As [for] my younger years, where I was a colorful, radical youth activist in the Bay Area, the only reason they knew about it is because I proudly talked about that history. And I've also talked about my journey. Like a lot of people, when you're in your 20s you think one way, and when you're in your 40s you think another way. I'm happy to be judged on stuff I used to think, and I don't mind bearing the cross for anything that I've actually done or said.

But I do think that organizations, when they have violent and hateful elements in them, should be more loud and more clear about their rejection of those people.


TR: Would you ever work in the Obama administration again?

VJ: I think what I'm doing right now is pretty good.
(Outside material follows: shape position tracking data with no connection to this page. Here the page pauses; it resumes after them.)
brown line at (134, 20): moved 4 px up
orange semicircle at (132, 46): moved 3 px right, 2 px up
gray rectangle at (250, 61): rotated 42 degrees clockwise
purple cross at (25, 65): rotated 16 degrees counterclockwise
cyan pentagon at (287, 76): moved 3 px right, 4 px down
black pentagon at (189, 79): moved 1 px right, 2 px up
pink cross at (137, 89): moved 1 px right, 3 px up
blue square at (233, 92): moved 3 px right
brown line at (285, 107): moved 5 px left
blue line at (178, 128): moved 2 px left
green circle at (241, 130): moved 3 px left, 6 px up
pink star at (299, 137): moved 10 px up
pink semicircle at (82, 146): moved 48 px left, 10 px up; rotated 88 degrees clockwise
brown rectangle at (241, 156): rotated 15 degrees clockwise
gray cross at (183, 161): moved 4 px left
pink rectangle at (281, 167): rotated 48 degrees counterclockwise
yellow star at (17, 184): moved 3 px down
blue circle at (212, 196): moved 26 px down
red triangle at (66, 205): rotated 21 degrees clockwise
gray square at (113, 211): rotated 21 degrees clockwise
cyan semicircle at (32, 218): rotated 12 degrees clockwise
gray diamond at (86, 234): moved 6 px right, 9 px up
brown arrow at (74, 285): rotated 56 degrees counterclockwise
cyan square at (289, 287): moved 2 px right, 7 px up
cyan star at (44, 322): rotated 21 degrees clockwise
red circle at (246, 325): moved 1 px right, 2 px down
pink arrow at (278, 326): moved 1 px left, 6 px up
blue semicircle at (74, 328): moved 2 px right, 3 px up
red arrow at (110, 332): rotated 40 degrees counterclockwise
I was a very good insider. Even my worst opponents didn't criticize anything I did on the inside. They tried to distort stuff from my past, but nobody, even my worst critics, said I did anything other than a good job. But having played both roles, I think I play the outside role better.


I'm so glad to have that experience. It will always be the high point of my life and career. I'm sure it will be the first [thing in] my obituary, no matter what else I do in my life, but I think, to the consternation of the people who want to stop progress, I'm going to prove myself to be much more of a threat to their backlash agenda on the outside than I could ever be on the inside.

Jenée Desmond-Harris is the staff writer for The Root.